From Nov. 19 to 23, students in McGill’s School of Social Work went on strike against unpaid internships. The strike was organized by the Social Work Students’ Association (SWSA), with participants standing in solidarity with similar efforts by Université de Québec à Montréal (UQAM), Université de Montréal, and 54,000 other social work students, rallying under a larger provincial-level protest led by the Comités unitaires sur le travail étudiant (CUTE).
The School of Social Work faculty voted unanimously on Nov. 14 to support the strike by cancelling classes for the duration of the week. However, an email sent by the School of Social Work Director Nico Trocmé and Dean of Arts Christopher Manfredi reminded faculty of their legal obligation to continue instruction as usual.
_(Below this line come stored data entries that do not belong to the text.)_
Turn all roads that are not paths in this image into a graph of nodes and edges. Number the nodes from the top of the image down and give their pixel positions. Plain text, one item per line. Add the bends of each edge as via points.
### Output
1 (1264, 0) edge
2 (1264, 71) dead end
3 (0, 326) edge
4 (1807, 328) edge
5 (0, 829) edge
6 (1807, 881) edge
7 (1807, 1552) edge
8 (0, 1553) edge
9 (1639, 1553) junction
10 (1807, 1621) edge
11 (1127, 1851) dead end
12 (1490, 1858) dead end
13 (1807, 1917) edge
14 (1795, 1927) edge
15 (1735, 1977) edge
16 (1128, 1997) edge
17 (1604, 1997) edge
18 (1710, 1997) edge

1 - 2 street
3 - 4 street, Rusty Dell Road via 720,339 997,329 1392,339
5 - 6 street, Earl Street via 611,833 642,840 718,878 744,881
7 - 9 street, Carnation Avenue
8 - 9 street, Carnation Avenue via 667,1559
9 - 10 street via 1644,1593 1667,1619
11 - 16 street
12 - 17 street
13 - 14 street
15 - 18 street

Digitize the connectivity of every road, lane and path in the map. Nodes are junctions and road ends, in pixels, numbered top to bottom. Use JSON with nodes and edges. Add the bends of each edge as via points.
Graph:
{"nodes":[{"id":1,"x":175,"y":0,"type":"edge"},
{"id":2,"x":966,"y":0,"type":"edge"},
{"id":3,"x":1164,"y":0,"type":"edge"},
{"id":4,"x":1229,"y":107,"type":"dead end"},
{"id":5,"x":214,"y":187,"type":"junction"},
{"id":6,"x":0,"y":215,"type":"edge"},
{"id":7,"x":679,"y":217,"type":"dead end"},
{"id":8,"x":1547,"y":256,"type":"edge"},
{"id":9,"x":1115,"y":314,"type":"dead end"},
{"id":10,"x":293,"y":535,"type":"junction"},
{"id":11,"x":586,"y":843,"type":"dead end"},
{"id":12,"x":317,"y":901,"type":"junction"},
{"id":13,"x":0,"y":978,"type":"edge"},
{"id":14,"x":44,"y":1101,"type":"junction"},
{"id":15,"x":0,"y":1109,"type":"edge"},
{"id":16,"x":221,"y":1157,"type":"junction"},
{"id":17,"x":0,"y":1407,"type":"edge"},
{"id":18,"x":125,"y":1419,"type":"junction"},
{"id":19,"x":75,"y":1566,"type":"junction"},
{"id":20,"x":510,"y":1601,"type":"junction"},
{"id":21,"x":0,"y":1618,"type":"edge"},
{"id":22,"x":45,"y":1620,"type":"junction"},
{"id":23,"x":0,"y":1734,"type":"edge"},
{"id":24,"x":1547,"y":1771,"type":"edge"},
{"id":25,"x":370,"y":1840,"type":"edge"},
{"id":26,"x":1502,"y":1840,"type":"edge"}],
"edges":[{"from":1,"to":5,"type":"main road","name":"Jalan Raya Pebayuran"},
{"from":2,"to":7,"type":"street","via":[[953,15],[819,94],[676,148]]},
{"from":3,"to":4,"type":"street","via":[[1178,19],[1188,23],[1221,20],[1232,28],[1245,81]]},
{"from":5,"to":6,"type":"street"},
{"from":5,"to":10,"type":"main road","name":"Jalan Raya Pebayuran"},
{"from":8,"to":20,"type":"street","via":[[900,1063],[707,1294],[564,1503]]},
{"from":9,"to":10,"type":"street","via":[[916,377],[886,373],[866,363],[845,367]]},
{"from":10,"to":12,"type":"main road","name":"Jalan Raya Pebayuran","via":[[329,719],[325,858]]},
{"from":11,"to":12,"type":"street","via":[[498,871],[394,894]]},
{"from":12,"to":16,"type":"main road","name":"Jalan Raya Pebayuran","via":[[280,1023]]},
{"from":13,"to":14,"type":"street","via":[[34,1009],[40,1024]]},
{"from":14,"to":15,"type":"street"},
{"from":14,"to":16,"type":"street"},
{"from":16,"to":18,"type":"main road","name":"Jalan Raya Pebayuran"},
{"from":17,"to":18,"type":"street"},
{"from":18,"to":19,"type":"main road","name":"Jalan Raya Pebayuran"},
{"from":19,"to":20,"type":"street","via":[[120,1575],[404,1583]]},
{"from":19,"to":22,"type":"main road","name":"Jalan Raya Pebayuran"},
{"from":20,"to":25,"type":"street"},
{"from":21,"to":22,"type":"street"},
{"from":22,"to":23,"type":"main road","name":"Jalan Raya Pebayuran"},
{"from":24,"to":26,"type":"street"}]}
“Teaching faculty support the concerns of the students, but we do have a requirement to teach classes, both as part of our legal requirements and with respect to requirement [to provide instruction],” Trocmé said to The McGill Tribune. “Any student who requests class is entitled to have class.”
SWSA strikers joined CUTE strike participants at a demonstration on Nov. 21 on UQAM’s downtown campus, where students from across Montreal gathered to demand compensation for their field placements.
In an interview with the Tribune at the demonstration, Vincent Mousseau, U2 Arts in the School of Social Work and SWSA Internal Affairs coordinator, attested to a right for compensation for mandatory labour.
“We’re here protesting unpaid internships,” Mousseau said. “More specifically, the School of Social Work at McGill does 800 hours of unpaid internships without any remuneration. We think this is unfair.”
At McGill, the Bachelor of Social Work requires that students take, and, thus, pay for, 800 hours of field placement courses that are usually unpaid. Although unpaid internships are illegal in Quebec, the law makes an exception if they are part of a program approved by a university, college, or secondary school board. At McGill, Nursing and Education students are also required to complete unpaid field placements as a part of their degree.
Matthew Savage, U3 Arts in the School of Social Work and the strike coordinator for SWSA, sees unpaid internships as a problem that all students can unite against.
“I like to know that this isn’t just a Social Work fight,” Savage said. “This is a fight for Nursing and Education, and its about time that they get involved.”
Sandy Esvina, U1 Arts in the School of Social Work, believes that unpaid field placements are more common in female-dominated professions. She argues that students studying in male-dominated fields, such as engineering, are more likely to receive compensation for program-related work.
“Your grade depends on [unpaid internships], and people take advantage of that,” Esvina said. “Why are [social work students] not paid? This is really a feminist issue [….] We’re in 2018, women should be paid equally to men, and our work is just as valuable.”
Esvina believes that the labour of social workers as a whole, like many care-centred fields, is undervalued in popular opinion.
“I work in youth protection,” Esvina said. “So, when I’m going to go do my [internships], I’m going to be doing very vulnerable work because I’m teaching these kids to [reintegrate into] society [and] how to learn to trust again. I’m going to be helping [those people] and I think my work is valuable enough to be paid for it.”
Quebec Education Minister Jean-François Roberge called the social work protest ‘premature.’ In an interview with the CBC on Nov. 19, Roberge stated that he is in the process of studying and evaluating solutions for the issue of unpaid internships.